Toledo, Ohio & Lake Erie

The Press Newspaper

The Press Newspaper


Area farmers took advantage of a few days of dry weather to get into their fields and try to salvage what has been a planting season overwhelmed by record-breaking rainfall.

In Sandusky County, about 10 percent of the corn crop and about 3 percent of the soybean crop had been planted prior to last week, said W. Todd Warner, executive director of the county’s Farm Service Agency office.

The spell of dry weather earlier this month, however, allowed growers in some areas of the county to plant as much as 80 percent of their corn acreage, Warner estimates.

“We had already sent in a flash report about the wet weather,” he said. “Thankfully last weekend there was a window, a pretty good opportunity for farmers to get their corn in.”

Growers in areas of the county with heavy clay soils that drain slowly – primarily in the northwest in Rice Township – lag other areas in planting, Warner added.

The Ohio Farm Service Agency has extended to July 15 the date for growers to file reports on their prevented planting acreage, defined by the agency as acreage that couldn’t be planted because of wet field conditions or other natural disaster.

Historically, soybeans have been the grain crop most widely planted in Sandusky County – 86,900 acres in 2009 – followed by corn, which was planted on about 62,300 acres that year.
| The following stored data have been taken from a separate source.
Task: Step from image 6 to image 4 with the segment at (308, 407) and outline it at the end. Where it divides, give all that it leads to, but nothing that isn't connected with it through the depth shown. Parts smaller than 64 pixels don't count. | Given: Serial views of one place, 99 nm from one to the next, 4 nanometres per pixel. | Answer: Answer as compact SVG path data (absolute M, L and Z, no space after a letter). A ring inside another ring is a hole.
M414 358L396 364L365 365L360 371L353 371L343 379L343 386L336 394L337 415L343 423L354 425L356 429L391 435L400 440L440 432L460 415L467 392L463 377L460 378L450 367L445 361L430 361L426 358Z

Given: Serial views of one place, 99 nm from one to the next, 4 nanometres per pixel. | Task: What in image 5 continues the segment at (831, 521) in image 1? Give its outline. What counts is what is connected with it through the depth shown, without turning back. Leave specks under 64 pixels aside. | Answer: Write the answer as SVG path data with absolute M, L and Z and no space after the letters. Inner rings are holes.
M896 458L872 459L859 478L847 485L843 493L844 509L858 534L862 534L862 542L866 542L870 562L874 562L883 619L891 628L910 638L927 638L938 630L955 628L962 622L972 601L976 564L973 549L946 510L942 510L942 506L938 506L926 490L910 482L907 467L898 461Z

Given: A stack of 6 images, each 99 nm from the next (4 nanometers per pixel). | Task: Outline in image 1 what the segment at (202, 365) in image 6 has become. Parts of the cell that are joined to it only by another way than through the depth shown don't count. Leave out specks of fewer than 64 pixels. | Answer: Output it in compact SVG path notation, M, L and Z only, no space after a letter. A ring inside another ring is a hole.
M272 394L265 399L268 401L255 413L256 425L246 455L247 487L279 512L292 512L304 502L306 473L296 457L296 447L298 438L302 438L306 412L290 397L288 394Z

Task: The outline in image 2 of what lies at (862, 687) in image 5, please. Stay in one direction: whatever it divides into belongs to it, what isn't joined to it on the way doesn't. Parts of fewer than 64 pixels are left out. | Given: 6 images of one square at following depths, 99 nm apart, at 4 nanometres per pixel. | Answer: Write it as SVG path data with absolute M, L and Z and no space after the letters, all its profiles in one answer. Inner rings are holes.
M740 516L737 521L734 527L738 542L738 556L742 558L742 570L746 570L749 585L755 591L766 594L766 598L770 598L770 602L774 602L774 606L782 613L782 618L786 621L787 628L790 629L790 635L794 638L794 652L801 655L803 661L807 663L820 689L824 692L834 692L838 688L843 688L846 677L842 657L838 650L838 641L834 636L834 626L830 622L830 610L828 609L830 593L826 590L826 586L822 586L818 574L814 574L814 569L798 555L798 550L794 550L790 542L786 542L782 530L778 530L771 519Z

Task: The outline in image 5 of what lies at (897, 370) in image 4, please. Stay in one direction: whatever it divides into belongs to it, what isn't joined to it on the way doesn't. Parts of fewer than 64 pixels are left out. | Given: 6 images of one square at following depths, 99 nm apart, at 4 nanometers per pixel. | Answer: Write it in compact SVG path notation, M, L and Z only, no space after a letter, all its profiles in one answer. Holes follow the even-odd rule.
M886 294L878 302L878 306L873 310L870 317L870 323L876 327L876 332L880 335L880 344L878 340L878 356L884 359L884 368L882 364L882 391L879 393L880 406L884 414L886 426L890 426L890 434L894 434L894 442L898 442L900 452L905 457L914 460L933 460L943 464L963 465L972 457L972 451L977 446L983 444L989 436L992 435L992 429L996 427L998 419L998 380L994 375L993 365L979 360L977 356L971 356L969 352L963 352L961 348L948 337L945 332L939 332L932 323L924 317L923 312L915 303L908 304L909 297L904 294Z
But cash receipts for corn were slightly more than $40 million for corn in 2008 and just under $32 million for soybeans.

Farmers in Ohio may lose almost $1 billion in income due to late planting of corn and soybeans this spring.
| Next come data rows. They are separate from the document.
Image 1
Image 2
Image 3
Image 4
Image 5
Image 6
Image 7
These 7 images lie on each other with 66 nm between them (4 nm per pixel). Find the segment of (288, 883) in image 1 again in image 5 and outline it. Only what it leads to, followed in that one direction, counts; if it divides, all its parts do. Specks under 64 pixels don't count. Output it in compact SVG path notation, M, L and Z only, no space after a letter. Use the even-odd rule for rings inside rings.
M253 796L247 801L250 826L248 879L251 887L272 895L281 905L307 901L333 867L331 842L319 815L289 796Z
Barry Ward, production business management leader with Ohio State University Extension, said his rough figures indicate lower yields due to delayed planting could cost corn growers about $720 million and soybean growers about $260 million in gross income.

He said the estimates are based on the acres of each crop that farmers said in March they expected to plant, and on the lower yields expected because of the late planting.
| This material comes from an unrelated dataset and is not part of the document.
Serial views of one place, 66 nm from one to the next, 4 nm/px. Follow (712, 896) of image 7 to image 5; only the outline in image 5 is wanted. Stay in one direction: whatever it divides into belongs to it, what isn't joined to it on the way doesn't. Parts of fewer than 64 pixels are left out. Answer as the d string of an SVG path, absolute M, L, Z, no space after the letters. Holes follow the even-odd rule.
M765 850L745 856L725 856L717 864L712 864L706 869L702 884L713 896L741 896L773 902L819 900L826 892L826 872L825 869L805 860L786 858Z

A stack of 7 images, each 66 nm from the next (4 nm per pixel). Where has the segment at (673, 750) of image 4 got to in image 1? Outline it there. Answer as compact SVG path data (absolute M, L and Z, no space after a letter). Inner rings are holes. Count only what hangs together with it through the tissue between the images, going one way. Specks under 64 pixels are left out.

Ward calls the estimates just “ballpark figures” but said he expects the losses to grow.

Despite the break in the rainfall, planting is still far behind average, Ward said, adding the true economic impact of the late planting won’t be known until fall.

“The weather from now until harvest will determine the impact on yield and on income,” he said. “Other factors that could change the outlook include how many farmers decide to take prevented planting crop insurance, and how many corn growers switch to soybeans.”

Jonathan Haines, executive director of the Wood County FSA office, said the dry weather “helped immensely” and most of the corn planting was completed.  Growers he’s talked to indicated they were going to switch unplanted acreage to soybeans.

The excessively wet weather, he said, is also causing problems for the winter wheat crop  where he’s noticed yellow patches in many fields – an indication of fungus. Wood County is historically the biggest producer of wheat in the state.

The Ohio Department of Agriculture hosted a season briefing on May 26 and the data painted a dismal picture.

Ted Lozier, chief of the Division of Soil and Water Resources of the Ohio Department of Natural Resources, said it had been the wettest April in more than 100 years of record-keeping. The previous record was 6.37 inches in 1893. This April saw 7.7 inches of rain.

“It is also the wettest February to April period on record,” he said.

James Ramey, director of the Ohio Field Office of the National Ag Statistics Service, pointed out that only 11 percent of the corn crop had been planted as of May 22 – when typically 80 percent is in the ground.

“Ohio has never been this far behind in the history of the weekly crop progress report, about 51 years,” he said.

For every day that planting is delayed in late May and early June, corn growers can anticipate a loss in yield of up to two bushels per acre, according to Greg LaBarge, agriculture and natural resources educator for Ohio State University Extension.

Last week was also critical for farmers because June 5 was the first day corn growers qualified for a prevented planting crop insurance payment.  While crop insurance doesn’t cover all losses, for some growers it may make sense financially to take the payment instead of risking lower yields or switching to soybeans.